Dear end of summer,
I know you're not here yet, not quite. Today, there was a family celebration held under a spreading catalpa tree, with blankets on the grass and food under the patio shelter and everyone lingering despite the fact that it was noon, and then past noon. There was an afternoon catnap at five. There was an ice cream social in our friends' back yard, with children's ice cream cones melting in their hands and everyone chatting as the sun went down, the trees marking our horizon glittering with the falling light, the air cooling, the party lights coming on. Summer. We're still in it.

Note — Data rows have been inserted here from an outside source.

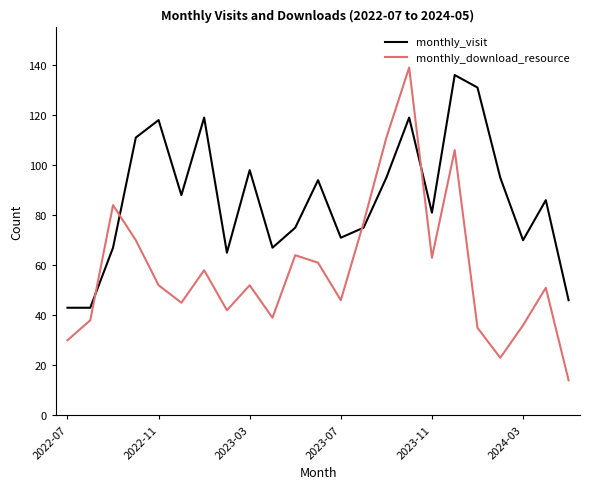

What is the highest value of the monthly_visit series?

136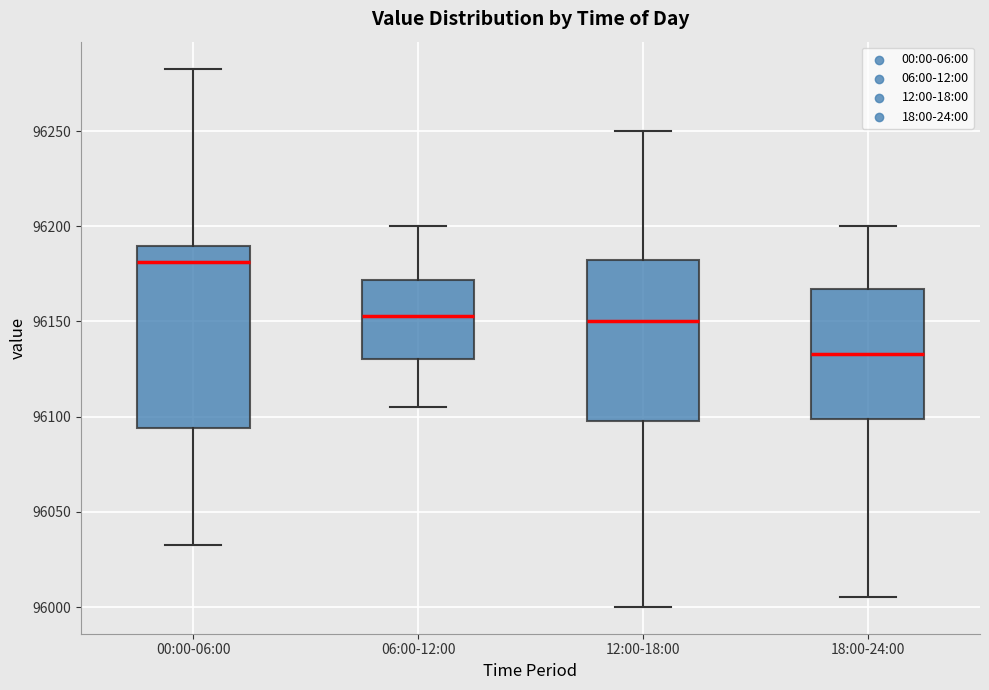

Reading left to right, read every box against the y-axis: the position of its median line, the range the box covers, and the ends of its whiskers. The values are not printed on the chart, so give them approximately, as read against the axis.

00:00-06:00: median 96180, box 96095 to 96190, whiskers 96035 to 96285
06:00-12:00: median 96155, box 96130 to 96170, whiskers 96105 to 96200
12:00-18:00: median 96150, box 96100 to 96180, whiskers 96000 to 96250
18:00-24:00: median 96135, box 96100 to 96165, whiskers 96005 to 96200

I suppose, though, that the relevant fact of August means that we must look out for you, as inexorable as the weeks passing, the now noticeable every day minutes-earlier sunset, the way that even the warmest afternoons now predict that they are numbered. That soon enough, we'll be remembering them, coming home from work at dusk, snugging up inside as the evenings get cold.

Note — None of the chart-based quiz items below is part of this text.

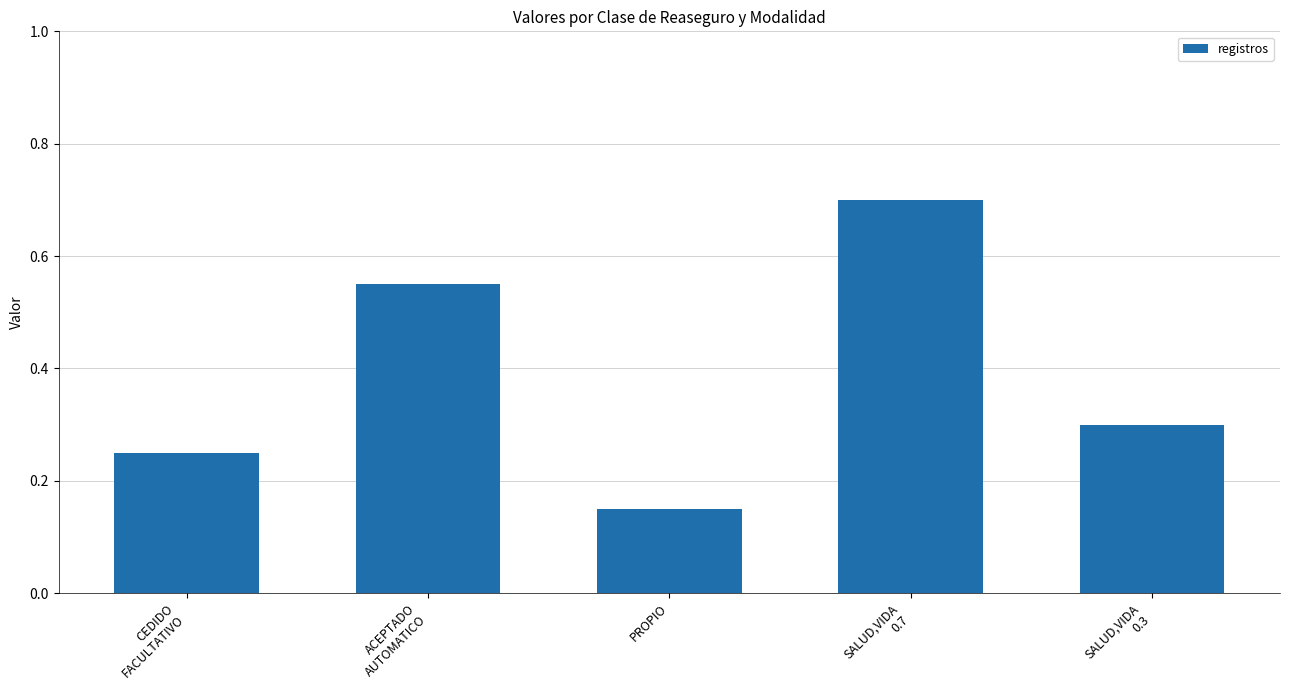

List the labels in order of value, largest first.

SALUD,VIDA
0.7, ACEPTADO
AUTOMATICO, SALUD,VIDA
0.3, CEDIDO
FACULTATIVO, PROPIO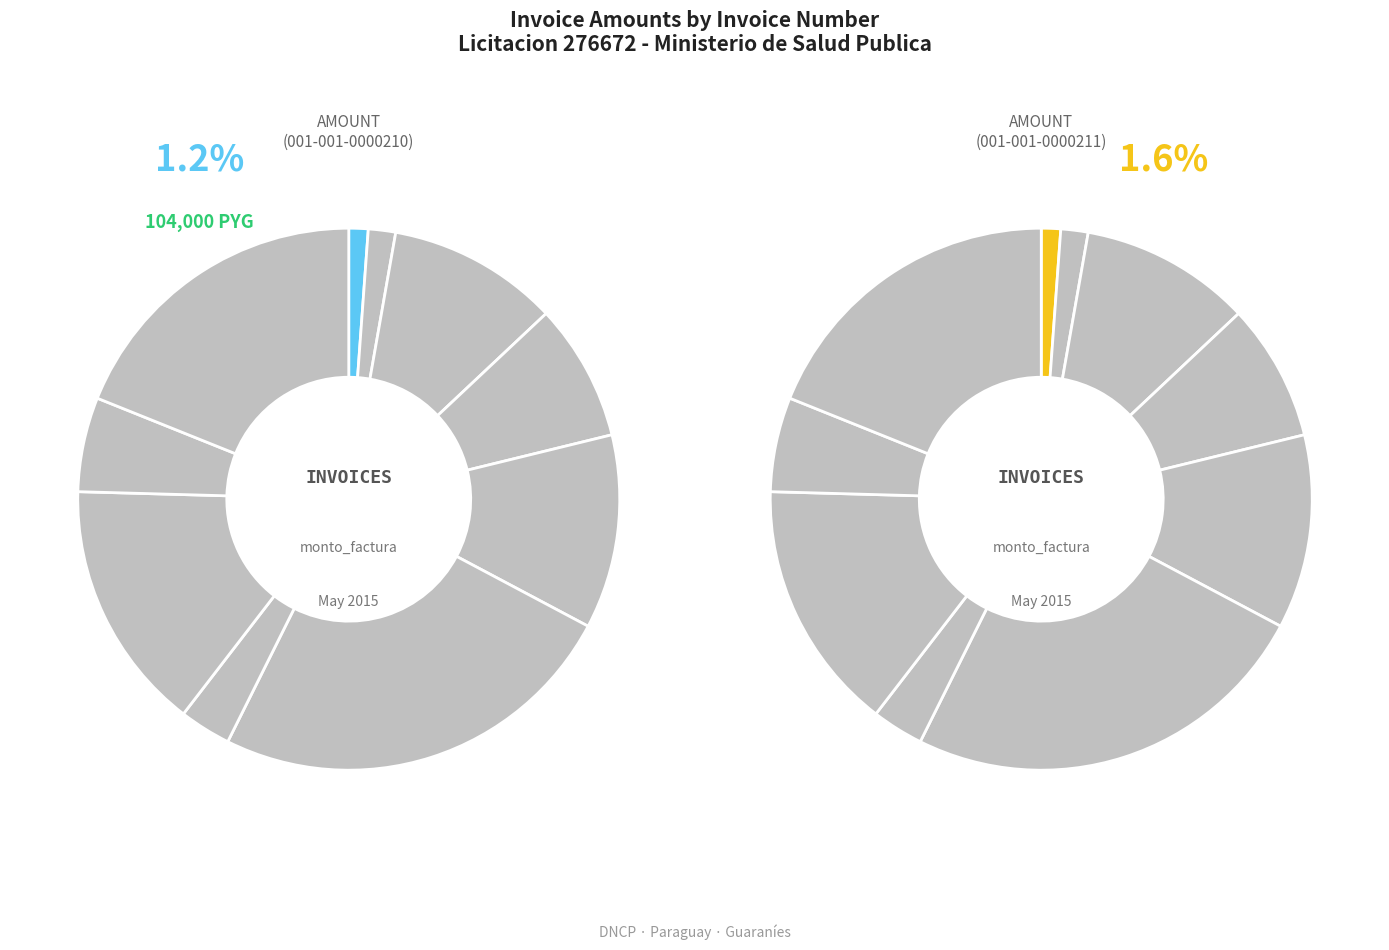

To the nearest percent, what percentage of the pie is 001-001-0000216?

19%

A friend noted, recently, that summer had gone by too quickly, which she could tell by the fact that they hadn't even finished one jar of mayonnaise. I replied It's not over yet! And I meant it, and mean it now. It's not over, but over it will be, and soon enough. And the fact of its immanent end adds sweetness to every last moment: to the ceiling fan ticking over our sleep. To the flowers that have sturdied and kept blooming in the yard even under the sternest sun. To our evening walks with the dog. To our plans, and how they seem so much more finite now. To the harvest which has not yet reached its peak, though soon enough it will.
End of summer, I hope you will keep your coming steady. I hope you will not rush. Be gentle, end of summer. I want to mark, record, enjoy every moment still left.